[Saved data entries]
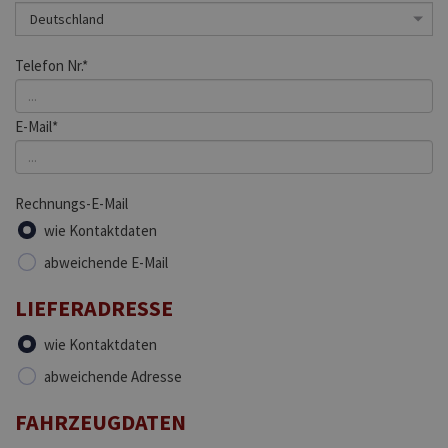
Telefon Nr.*
E-Mail*
Rechnungs-E-Mail
wie Kontaktdaten
abweichende E-Mail
LIEFERADRESSE
wie Kontaktdaten
abweichende Adresse
FAHRZEUGDATEN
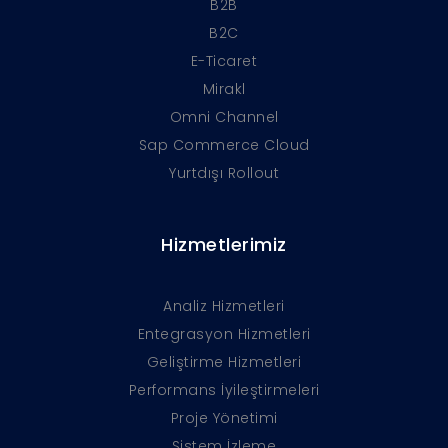
B2B
B2C
E-Ticaret
Mirakl
Omni Channel
Sap Commerce Cloud
Yurtdışı Rollout
Hizmetlerimiz
Analiz Hizmetleri
Entegrasyon Hizmetleri
Geliştirme Hizmetleri
Performans İyileştirmeleri
Proje Yönetimi
Sistem İzleme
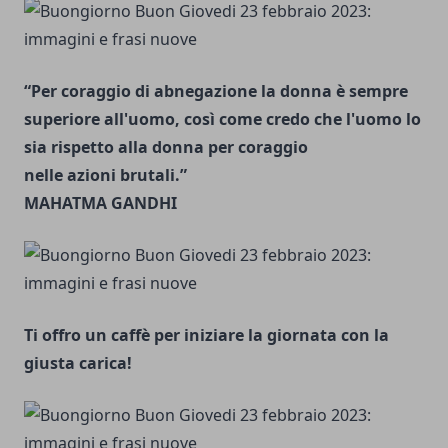
“Per coraggio di abnegazione la donna è sempre
superiore all'uomo, così come credo che l'uomo lo
sia rispetto alla donna per coraggio
nelle azioni brutali.”
MAHATMA GANDHI
Ti offro un caffè per iniziare la giornata con la
giusta carica!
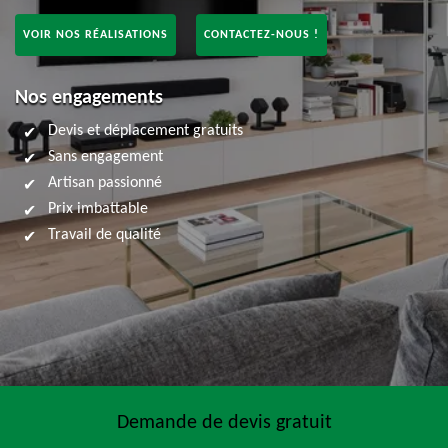
VOIR NOS RÉALISATIONS
CONTACTEZ-NOUS !
Nos engagements
Devis et déplacement gratuits
Sans engagement
Artisan passionné
Prix imbattable
Travail de qualité
Demande de devis gratuit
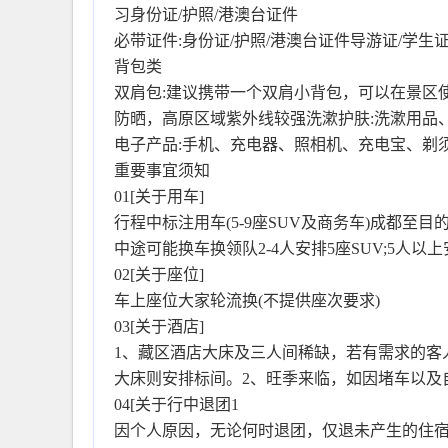
习身份证/护照/港澳台证件
必带证件:身份证/护照/港澳台证件导游证/学生证
背包类
双肩包:建议携带一个双肩小背包，可以在景区
防晒，高原区域紫外线较强洗漱护肤:洗漱用品、
电子产品:手机、充电器、照相机、充电宝、剃
重要事宜须知
01[关于用车]
行程中标注用车(5-9座SUV及商务车)成都
中途可能换车换领队2-4人安排5座SUV;5人以
02[关于座位]
车上座位大家轮流换(不提供座次要求)
03[关于酒店]
1、藏区酒店大床及三人间稀缺，若有需求的客
大床则安排标间。2、旺季来临，如因堵车以及
04[关于行中退团1
因个人原因，无论何时退团，仅退未产生的住宿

→ BRIEF
Only the text of the entries above is to be given again, exactly, with the pictures left out.

→ SOLUTION TO THIS PROBLEM
Telefon Nr.*
E-Mail*
Rechnungs-E-Mail
wie Kontaktdaten
abweichende E-Mail
LIEFERADRESSE
wie Kontaktdaten
abweichende Adresse
FAHRZEUGDATEN
B2B
B2C
E-Ticaret
Mirakl
Omni Channel
Sap Commerce Cloud
Yurtdışı Rollout
Hizmetlerimiz
Analiz Hizmetleri
Entegrasyon Hizmetleri
Geliştirme Hizmetleri
Performans İyileştirmeleri
Proje Yönetimi
Sistem İzleme
“Per coraggio di abnegazione la donna è sempre
superiore all'uomo, così come credo che l'uomo lo
sia rispetto alla donna per coraggio
nelle azioni brutali.”
MAHATMA GANDHI
Ti offro un caffè per iniziare la giornata con la
giusta carica!
VOIR NOS RÉALISATIONS
CONTACTEZ-NOUS !
Nos engagements
Devis et déplacement gratuits
Sans engagement
Artisan passionné
Prix imbattable
Travail de qualité
Demande de devis gratuit
习身份证/护照/港澳台证件
必带证件:身份证/护照/港澳台证件导游证/学生证
背包类
双肩包:建议携带一个双肩小背包，可以在景区
防晒，高原区域紫外线较强洗漱护肤:洗漱用品、
电子产品:手机、充电器、照相机、充电宝、剃
重要事宜须知
01[关于用车]
行程中标注用车(5-9座SUV及商务车)成都
中途可能换车换领队2-4人安排5座SUV;5人以
02[关于座位]
车上座位大家轮流换(不提供座次要求)
03[关于酒店]
1、藏区酒店大床及三人间稀缺，若有需求的客
大床则安排标间。2、旺季来临，如因堵车以及
04[关于行中退团1
因个人原因，无论何时退团，仅退未产生的住宿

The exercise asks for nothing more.